Cada mañana, cuando me ve tomar la correa para salir a dar la vueltita diaria por el barrio, su felicidad es evidente. Salta, ladra, corre, se sube a los sillones, se lanza al piso y se enreda en mis pies, tal es su locura por salir a pasear.

Si, por el contrario, no puedo darle su paseíto y tengo que salir sin él, le doy un beso en la cabecita, le explico… ¡Y él comprende! Entonces, sube dócilmente las gradas, se echa en su lugar habitual y ahí espera a que yo regrese. Igualmente, cada amanecer, monta guardia en la puerta de mi habitación. Si trabajo en la computadora, Max duerme a mi lado. Si me siento a leer o a mirar la televisión, reposa a mis pies.
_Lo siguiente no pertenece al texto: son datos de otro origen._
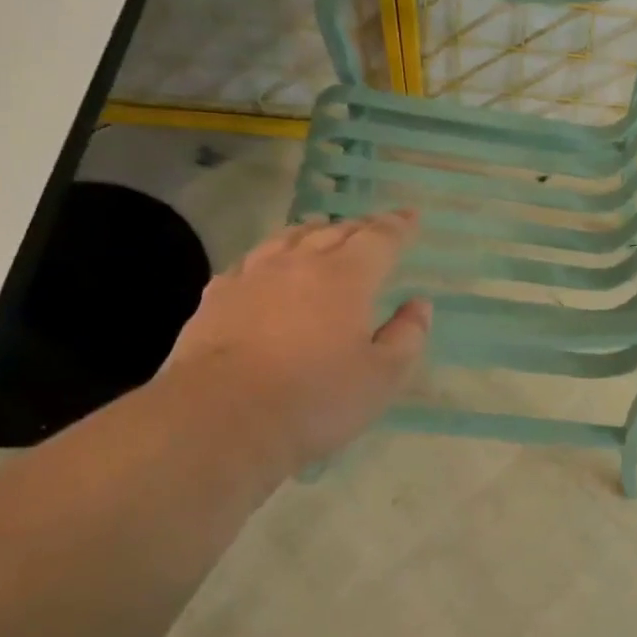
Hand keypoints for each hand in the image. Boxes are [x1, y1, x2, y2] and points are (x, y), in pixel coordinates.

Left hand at [167, 211, 430, 469]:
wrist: (220, 419)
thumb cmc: (315, 399)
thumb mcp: (381, 377)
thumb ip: (407, 336)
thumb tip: (419, 305)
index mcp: (346, 278)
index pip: (379, 240)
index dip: (398, 227)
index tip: (410, 217)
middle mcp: (299, 264)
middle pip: (334, 232)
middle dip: (359, 227)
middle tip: (374, 227)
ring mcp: (252, 277)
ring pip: (288, 239)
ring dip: (313, 231)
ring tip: (322, 231)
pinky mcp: (216, 297)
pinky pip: (250, 261)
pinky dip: (270, 255)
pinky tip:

En la época de la adolescencia, en Guadalupe de Goicoechea, teníamos un perro también cariñoso y fiel. Murió envenenado.

Un vecino nos alertó al ver a King tirado en la acera. Salimos y ya había muerto. En el portón de la casa quedaron las marcas de sus pezuñas, tras su agonizante intento por abrir y entrar. Ha transcurrido más de medio siglo de ese suceso. Sin embargo, en el fondo de mi memoria aún resuena el golpe seco de la pala en la tierra del jardín, mientras mi hermano Federico y yo escarbábamos, en silencio, cada quién con su dolor, el sitio donde lo sepultamos.

La estatua de bronce de Hachiko, en la estación del tren de Shibuya, en Tokio, Japón, da testimonio de una mascota admirable. Al fallecer su dueño, el profesor Hidesaburo Hueno, Hachiko nunca dejó de acudir a la estación a esperar a su amo. Es una historia de la vida real que motivó la realización de una película.

Y hace dos semanas, a raíz del fallecimiento de Christian Calvo Rojas, hijo de Francisco y Nareya, entrañables amigos míos, observé, en la vela de Christian, a Malahk, un hermoso perro husky siberiano, gemir dramáticamente ante el féretro de su dueño. La dolorosa escena se repitió al día siguiente en la iglesia de Moravia, durante las honras fúnebres del muchacho.

Simplemente, Christian y Malahk eran uno para el otro.

Creo en los seres humanos. Adoro a mi familia, a mis contadas y verdaderas amistades. Disfruto a plenitud mi existencia común, felizmente anónima. Pero, si estoy triste por cualquier razón, concreta o inexplicable, por más que oculte el desánimo, Max lo intuye y se acerca. Se acurruca a mi lado, suspira profundamente y sus ojos, negros como chumicos, me miran con su lealtad infinita.